"Cewek gak penting," panggil Reyhan sedikit membuat Fanya terkejut, karena kehadirannya secara tiba-tiba. Sebenarnya itu keinginannya, sengaja mengejutkan Fanya.
Fanya membelalakkan matanya ketika Reyhan begitu berani duduk tanpa permisi di sampingnya.
"Lo, terkejut ya?" tanya Reyhan cengegesan. "Kok, lo belum pulang?" lajutnya lagi.
"Siapa yang suruh lo duduk deket-deketan sama gue?" Fanya beringsut untuk menjauhi Reyhan.
"Lo gak lelah, marah-marah sama gue?"
Fanya menarik salah satu sudut bibirnya. Ia melirik Reyhan dengan ujung matanya yang tajam. Laki-laki di sampingnya malah begitu santainya bersiul, sambil memandangi sekeliling taman tempat mereka duduk sekarang.
Taman sekolah, menjadi tempat favorit Fanya untuk menunggu jemputan dari sopirnya. Sekaligus menjadi tempat dirinya akan selalu diganggu Reyhan. Kenapa hidupnya tidak pernah bisa tenang?
Ada saja yang ingin diperbuat Reyhan untuk membuatnya kesal.
Reyhan berhenti bersiul, mungkin ia lelah.
"Cewek gak penting?" panggilnya setelah pertanyaannya tidak dijawab.
"Kita baikan yuk," ajak Reyhan. Ia menatap Fanya sembari menyunggingkan senyum di bibir merah muda miliknya.
Fanya jadi tertegun dengan ajakan Reyhan, ia menelan ludahnya mencoba mencerna secara baik-baik. Fanya menoleh, hingga pandangan mereka saling bertemu. Fanya melihat binar mata ketulusan dari Reyhan, ia merasakan Reyhan di sampingnya sekarang tidak sama seperti Reyhan sebelumnya yang hanya membuat tekanan darahnya jadi naik menghadapi sikap laki-laki itu.
"Mau gak?" tanya Reyhan ulang.
"Mau apa?"
"Jadian. Hahaha." Reyhan tertawa, hingga membuat Fanya membelalak matanya tak percaya.
"Hahaha...." Ia masih meneruskan tawanya.
"Kita baikan, gue gak mau makin suka sama lo, gara-gara sikap cuek, jutek lo itu."

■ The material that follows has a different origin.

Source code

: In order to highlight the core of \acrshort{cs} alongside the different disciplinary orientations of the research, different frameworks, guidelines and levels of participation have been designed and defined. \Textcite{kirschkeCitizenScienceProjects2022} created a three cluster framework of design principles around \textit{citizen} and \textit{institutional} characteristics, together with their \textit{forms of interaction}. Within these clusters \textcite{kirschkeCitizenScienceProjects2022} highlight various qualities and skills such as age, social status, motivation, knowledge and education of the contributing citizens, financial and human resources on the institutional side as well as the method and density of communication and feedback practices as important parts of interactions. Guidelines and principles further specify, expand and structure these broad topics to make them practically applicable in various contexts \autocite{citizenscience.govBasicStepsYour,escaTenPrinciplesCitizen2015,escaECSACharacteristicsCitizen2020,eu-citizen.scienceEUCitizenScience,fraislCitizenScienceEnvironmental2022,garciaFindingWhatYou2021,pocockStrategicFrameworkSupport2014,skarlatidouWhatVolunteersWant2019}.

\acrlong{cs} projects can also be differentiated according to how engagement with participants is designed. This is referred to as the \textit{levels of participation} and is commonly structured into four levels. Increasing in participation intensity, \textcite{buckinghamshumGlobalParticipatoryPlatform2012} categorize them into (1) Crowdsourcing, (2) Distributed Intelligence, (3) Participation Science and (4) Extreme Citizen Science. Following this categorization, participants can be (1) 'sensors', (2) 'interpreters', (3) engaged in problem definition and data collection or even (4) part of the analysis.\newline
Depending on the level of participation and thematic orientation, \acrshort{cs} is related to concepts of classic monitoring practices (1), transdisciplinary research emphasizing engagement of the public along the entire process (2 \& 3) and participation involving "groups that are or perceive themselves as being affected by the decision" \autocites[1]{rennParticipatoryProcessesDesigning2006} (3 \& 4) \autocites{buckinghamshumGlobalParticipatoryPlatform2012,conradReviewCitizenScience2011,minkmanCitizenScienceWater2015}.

Reyhan menghirup udara dalam-dalam, setelah rongga dadanya penuh baru ia lepaskan secara pelan.
"Gue tipikal cowok, yang suka cewek cuek, dan yang suka jutek kalo dideketin sama cowok-cowok. Contohnya lo. Lo itu tipikal cewek idaman gue banget, tapi lo jangan jutek lagi sama gue."
Fanya cuma diam mendengar semua lontaran kata dari Reyhan, entah dia sedang mengejek dirinya atau itu memang sebuah pengakuan dari seorang Reyhan.
Reyhan melepaskan ransel-nya. "Gue mau balikin novel lo," katanya sambil mengeluarkan novel dari dalam ransel miliknya.
"Nih." Reyhan menyodorkan Novel itu, dan Fanya menerimanya dengan muka datar.
"Thanks," katanya Fanya. Harusnya ia tidak mengatakan itu, karena novel itu miliknya. Tetapi entahlah, ucapan terimakasih itu keluar begitu saja.